The court notes that the ALJ did not reach the issue of the material effect of substance abuse, as set forth supra, finding on other grounds that plaintiff was not disabled. In other words, the ALJ did not find any physical or mental impairments that would lead to a finding of disability. Instead, he found that plaintiff's continued drug and alcohol use caused an inability to tolerate concentrated exposure to hazards, e.g., unprotected heights. Tr. 22. However, the court includes the issue of the material effect of substance abuse here, not to substitute its opinion for that of the ALJ, but to reinforce the premise that substantial evidence supports the ALJ's finding that plaintiff was not disabled in the relevant period of time at issue in this case. The court has reviewed plaintiff's various complaints of, and treatment for, depression, and invariably, plaintiff admitted to abusing drugs and or alcohol in the few days prior to his complaint of depression. At an initial psychiatric evaluation at Crouse Hospital dated February 1, 2005, plaintiff reported that he was in fact depressed about his chemical use. Tr. 153. Even if, for the sake of argument, the ALJ erred in finding no physical or mental impairments rising to the level of a disability, the court finds that where, as here, there is significant evidence of alcoholism or drug use, the Commissioner would have to determine whether physical and mental limitations, if any, would remain in the absence of substance abuse and whether these limitations would be disabling on their own. The court notes that while plaintiff reported that he was suffering from depression at the hearing before the ALJ, he also reported that he had relapsed and used drugs and alcohol a few days before the hearing, and had a previous relapse a couple of weeks before the hearing . Tr. 351. Based on the record before it, and affirming the ALJ's determination that plaintiff had no physical limitations, this court suggests that any remaining non-exertional imitations would not be disabling on their own, absent plaintiff's drug and alcohol abuse. The court opines that, arguendo, even if the ALJ had found that plaintiff's depression rose to the level of a mental impairment, plaintiff's alcohol and drug use would be a contributing factor material to the Commissioner's determination that the plaintiff was not disabled during the relevant time period.
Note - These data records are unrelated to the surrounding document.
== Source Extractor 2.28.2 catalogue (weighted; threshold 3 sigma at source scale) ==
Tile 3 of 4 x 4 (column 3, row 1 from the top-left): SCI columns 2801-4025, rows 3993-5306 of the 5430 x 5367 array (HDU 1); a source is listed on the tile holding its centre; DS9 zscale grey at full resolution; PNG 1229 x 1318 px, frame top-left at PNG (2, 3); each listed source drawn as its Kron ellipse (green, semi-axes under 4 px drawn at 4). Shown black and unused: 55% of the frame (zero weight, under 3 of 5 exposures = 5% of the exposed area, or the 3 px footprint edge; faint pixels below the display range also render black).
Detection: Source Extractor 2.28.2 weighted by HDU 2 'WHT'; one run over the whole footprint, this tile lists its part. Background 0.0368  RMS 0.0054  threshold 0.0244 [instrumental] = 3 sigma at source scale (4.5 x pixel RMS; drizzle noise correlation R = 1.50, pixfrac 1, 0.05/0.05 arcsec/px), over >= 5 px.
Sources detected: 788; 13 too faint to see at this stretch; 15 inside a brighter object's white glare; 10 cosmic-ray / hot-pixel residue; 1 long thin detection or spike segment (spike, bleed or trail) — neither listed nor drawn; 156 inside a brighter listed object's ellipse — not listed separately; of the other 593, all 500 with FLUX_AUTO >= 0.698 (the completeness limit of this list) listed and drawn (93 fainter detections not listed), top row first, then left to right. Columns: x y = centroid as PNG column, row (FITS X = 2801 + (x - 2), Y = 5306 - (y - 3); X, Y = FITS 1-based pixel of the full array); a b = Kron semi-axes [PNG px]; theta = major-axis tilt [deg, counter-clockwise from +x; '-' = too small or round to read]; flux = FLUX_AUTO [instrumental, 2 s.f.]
Based on the entirety of the information set forth above, the court finds that the ALJ consulted the appropriate guidelines and that substantial evidence supports a finding that plaintiff was not disabled for the period of time beginning December 1, 2007 through September 11, 2009.
Accordingly, for the reasons set forth above, plaintiff's motion for judgment on the pleadings (Doc. No. 10) is DENIED, and the Commissioner's motion for judgment on the pleadings (Doc. No. 15) is hereby GRANTED. The Clerk is instructed to close this case.